We speculated that TEFM could stabilize the transcription complex and thereby prevent termination of POLRMT-dependent transcription. To address this possibility, we used MST and monitored how TEFM affects POLRMT interactions with an RNA-primed DNA template labeled with Alexa488. In the presence of ATP, POLRMT will initiate transcription on this template and incorporate one single ATP before pausing. The stability of the elongation complex formed was measured at various POLRMT concentrations. The presence of TEFM increased the affinity of POLRMT to the DNA:RNA template and lowered the K_d from 47.8 ± 2.88 to 11.2 ± 1.00 nM (Figure 4E). We can thereby conclude that TEFM increases the stability of paused POLRMT on a DNA:RNA template, providing a possible mechanism for TEFM action. To investigate whether TEFM has an intrinsic DNA binding, we used the same DNA:RNA template and performed MST against TEFM. TEFM displayed very low affinity to this template, and we only observed interactions at very high protein concentrations, well above those used to demonstrate TEFM's ability to stimulate POLRMT interactions with the RNA-primed DNA template (Supplementary Figure S4).

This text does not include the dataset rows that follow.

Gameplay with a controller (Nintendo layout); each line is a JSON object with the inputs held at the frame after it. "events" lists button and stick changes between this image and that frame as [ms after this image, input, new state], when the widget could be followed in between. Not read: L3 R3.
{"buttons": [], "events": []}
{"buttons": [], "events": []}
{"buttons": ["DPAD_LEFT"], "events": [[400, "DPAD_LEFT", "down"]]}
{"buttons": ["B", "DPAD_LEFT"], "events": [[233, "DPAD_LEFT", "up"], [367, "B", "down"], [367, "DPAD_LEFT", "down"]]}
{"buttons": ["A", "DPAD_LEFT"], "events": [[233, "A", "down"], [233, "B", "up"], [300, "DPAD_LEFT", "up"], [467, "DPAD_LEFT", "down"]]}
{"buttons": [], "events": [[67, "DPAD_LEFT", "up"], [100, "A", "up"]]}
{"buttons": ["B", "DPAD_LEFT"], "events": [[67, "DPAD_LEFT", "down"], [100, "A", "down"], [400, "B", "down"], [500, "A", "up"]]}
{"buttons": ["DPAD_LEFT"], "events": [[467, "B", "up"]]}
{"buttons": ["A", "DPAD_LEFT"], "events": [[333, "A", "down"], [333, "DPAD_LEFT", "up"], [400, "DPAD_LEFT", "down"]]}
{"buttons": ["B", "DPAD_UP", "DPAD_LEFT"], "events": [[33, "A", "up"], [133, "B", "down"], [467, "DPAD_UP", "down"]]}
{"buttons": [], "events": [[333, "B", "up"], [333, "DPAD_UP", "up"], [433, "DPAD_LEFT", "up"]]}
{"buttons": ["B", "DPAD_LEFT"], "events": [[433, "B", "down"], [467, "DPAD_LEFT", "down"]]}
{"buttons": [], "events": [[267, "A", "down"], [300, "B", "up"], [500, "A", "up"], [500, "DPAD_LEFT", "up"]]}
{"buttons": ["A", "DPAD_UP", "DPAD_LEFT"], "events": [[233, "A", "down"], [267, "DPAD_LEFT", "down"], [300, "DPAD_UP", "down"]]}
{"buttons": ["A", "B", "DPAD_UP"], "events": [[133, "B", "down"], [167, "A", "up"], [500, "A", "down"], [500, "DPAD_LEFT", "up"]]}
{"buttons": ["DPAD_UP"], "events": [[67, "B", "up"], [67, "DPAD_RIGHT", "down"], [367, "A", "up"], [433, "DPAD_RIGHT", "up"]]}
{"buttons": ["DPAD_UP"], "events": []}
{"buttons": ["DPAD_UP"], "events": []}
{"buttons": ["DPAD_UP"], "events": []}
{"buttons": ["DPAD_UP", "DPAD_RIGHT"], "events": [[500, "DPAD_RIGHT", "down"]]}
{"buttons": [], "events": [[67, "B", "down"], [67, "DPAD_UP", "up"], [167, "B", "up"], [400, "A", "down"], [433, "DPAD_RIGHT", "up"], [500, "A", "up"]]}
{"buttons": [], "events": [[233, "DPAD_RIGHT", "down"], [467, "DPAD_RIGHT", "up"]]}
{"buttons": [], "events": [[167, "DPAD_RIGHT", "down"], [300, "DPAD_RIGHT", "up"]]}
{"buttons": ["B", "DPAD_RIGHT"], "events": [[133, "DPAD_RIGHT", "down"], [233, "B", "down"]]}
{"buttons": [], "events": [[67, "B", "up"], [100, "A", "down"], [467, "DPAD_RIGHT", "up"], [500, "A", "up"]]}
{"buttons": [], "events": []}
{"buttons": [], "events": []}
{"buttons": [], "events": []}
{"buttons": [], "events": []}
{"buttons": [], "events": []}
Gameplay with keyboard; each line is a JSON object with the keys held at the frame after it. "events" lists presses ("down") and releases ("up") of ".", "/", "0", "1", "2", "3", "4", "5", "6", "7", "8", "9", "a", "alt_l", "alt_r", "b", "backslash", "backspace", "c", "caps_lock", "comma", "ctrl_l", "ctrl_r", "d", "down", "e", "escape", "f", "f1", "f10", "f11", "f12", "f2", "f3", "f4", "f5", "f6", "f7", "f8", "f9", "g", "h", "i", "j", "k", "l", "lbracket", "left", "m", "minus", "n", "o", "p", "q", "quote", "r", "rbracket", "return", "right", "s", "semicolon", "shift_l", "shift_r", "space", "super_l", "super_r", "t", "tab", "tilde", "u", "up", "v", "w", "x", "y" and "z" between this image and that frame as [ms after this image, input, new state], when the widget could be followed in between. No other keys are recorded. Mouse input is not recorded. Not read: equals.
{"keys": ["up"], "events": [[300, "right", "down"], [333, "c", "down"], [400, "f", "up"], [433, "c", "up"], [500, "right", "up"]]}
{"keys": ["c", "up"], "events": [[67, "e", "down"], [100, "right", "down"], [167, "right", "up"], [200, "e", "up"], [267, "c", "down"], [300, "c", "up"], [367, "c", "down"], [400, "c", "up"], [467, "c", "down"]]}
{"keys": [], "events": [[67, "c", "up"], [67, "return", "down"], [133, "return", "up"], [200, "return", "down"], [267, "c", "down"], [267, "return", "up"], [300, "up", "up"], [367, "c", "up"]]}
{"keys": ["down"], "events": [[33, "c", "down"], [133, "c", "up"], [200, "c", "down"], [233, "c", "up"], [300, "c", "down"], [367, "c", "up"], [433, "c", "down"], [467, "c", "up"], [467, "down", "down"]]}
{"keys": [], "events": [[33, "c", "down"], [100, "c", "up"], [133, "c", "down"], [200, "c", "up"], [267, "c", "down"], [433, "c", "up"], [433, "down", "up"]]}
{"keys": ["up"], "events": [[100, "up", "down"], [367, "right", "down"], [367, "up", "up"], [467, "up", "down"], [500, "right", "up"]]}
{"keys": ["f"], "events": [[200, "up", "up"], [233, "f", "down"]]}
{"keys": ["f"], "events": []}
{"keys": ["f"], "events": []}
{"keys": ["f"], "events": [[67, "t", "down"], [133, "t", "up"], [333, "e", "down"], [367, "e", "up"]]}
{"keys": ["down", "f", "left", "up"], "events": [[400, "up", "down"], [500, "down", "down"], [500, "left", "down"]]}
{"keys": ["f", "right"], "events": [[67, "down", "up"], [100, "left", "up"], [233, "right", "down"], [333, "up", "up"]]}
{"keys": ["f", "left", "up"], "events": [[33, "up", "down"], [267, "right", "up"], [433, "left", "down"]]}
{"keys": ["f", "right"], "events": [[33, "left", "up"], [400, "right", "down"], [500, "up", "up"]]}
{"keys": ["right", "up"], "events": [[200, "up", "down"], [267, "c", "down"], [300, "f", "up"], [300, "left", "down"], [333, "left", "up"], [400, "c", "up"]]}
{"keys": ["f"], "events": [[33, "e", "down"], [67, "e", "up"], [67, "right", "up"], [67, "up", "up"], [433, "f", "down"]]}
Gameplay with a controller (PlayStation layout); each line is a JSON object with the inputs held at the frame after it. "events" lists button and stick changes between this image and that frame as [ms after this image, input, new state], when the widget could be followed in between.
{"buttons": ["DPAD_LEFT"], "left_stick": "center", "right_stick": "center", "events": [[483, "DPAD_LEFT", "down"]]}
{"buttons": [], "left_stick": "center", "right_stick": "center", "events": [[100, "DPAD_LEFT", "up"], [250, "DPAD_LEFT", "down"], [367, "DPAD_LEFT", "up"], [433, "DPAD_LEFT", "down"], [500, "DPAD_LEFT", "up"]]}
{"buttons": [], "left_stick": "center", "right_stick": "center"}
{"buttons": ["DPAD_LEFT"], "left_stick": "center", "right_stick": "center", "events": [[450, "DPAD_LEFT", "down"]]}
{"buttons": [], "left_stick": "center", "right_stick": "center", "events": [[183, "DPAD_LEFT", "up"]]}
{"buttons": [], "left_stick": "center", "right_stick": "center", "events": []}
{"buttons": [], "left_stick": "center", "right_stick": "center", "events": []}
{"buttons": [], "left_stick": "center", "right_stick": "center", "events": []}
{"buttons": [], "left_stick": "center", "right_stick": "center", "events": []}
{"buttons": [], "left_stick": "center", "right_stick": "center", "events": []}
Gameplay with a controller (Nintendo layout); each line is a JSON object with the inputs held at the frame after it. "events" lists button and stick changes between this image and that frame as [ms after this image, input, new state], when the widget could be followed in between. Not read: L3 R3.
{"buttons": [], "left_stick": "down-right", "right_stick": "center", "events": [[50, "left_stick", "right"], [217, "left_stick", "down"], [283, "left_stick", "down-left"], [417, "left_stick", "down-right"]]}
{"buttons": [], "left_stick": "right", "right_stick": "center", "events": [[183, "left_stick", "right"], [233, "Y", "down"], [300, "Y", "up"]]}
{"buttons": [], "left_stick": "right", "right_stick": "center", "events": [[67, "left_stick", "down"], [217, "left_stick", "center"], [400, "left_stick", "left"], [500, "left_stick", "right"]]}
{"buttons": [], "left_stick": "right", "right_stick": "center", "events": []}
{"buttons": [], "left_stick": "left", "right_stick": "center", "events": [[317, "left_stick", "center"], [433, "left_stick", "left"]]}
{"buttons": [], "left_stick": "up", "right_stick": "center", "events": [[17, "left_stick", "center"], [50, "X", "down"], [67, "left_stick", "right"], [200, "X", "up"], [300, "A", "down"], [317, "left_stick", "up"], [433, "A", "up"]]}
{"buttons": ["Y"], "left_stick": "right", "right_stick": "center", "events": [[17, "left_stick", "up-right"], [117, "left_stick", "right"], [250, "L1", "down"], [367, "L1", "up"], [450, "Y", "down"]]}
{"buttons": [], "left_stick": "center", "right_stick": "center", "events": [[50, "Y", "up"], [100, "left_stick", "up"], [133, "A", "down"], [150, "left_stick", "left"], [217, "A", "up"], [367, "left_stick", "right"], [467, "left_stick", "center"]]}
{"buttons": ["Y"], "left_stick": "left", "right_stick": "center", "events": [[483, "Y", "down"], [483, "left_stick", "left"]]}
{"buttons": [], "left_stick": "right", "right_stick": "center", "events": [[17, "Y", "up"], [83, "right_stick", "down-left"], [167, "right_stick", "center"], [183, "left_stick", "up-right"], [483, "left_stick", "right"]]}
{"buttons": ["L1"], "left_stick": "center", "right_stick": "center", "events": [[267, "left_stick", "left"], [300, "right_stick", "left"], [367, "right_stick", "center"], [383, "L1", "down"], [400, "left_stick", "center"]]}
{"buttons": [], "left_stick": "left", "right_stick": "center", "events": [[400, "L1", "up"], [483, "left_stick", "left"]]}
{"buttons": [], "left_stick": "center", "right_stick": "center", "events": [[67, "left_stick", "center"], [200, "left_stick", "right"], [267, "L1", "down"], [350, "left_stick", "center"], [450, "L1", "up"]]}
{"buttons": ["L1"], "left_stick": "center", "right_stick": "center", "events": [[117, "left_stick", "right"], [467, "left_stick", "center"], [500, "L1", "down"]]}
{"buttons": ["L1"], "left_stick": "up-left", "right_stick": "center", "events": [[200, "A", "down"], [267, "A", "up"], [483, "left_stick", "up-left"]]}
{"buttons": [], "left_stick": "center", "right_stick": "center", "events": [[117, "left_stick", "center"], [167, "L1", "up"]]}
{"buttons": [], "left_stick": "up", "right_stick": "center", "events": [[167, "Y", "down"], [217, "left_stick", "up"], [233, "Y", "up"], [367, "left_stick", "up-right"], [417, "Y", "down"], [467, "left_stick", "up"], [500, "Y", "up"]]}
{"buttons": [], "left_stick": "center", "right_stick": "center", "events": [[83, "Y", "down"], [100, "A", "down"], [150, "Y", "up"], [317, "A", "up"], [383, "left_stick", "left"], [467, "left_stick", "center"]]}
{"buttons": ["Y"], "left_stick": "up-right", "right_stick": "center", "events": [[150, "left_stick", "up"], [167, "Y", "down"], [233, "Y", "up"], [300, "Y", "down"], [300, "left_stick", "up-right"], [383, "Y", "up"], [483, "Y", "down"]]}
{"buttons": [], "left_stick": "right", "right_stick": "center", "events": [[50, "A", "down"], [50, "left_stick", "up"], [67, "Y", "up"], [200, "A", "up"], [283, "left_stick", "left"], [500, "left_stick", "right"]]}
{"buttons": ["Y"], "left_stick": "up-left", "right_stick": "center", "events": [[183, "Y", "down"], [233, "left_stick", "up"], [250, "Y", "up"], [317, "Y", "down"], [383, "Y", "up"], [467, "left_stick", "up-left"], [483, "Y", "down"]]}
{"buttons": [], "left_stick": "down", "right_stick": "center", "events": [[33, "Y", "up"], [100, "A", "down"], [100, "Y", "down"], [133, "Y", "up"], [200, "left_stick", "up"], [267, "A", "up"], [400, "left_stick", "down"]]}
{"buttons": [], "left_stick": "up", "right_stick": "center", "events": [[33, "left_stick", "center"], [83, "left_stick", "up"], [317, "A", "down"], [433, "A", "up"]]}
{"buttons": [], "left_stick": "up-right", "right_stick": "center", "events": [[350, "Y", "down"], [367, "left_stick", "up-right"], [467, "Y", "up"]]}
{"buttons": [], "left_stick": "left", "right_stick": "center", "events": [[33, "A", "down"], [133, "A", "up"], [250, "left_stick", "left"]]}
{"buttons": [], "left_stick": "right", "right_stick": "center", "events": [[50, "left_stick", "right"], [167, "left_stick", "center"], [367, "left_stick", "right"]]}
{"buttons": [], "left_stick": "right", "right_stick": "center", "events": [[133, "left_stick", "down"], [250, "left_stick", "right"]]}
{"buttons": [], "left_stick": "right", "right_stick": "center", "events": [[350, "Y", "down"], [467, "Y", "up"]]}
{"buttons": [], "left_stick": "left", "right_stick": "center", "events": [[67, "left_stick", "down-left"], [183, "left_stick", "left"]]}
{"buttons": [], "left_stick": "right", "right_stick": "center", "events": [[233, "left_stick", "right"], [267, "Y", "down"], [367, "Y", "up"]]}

Our MST results (Figures 2A and 4E) showed that POLRMT and TEFM could interact in solution, even in the absence of DNA and RNA, and that TEFM increased the POLRMT affinity to an RNA-primed DNA template. To investigate if TEFM could interact with POLRMT already at the initiation phase of transcription, we performed DNase I footprinting using an LSP template with the initiation machinery (TFAM, TFB2M and POLRMT) in the presence or absence of TEFM. In agreement with previous reports, the transcription machinery protected the TFAM binding site and regions surrounding the transcription start site (Figure 4F, compare lanes 1 and 2). Addition of TEFM made the overall footprint somewhat stronger, and we also noticed some changes in the footprinting pattern (Figure 4F, lane 3, indicated by arrows). The footprinting data thus suggest that TEFM can interact with the transcription machinery and influence its interactions with promoter DNA. TEFM on its own did not create a footprint (data not shown).

TEFM is a POLRMT-specific factor, but it does not rely on the NTE of POLRMT

To investigate if the effect of TEFM on transcription was dependent on the direct interaction with POLRMT, we monitored the effects of TEFM on the T7 RNAP, which is similar in structure and function to its mitochondrial counterpart. We have previously demonstrated that T7 RNAP may terminate at CSB II (16), and we now investigated if TEFM could overcome this effect (Supplementary Figure S5A and B). We observed no apparent effect of TEFM on T7 transcription, neither on run-off nor on pre-terminated transcripts, indicating that the TEFM effect is POLRMT-specific.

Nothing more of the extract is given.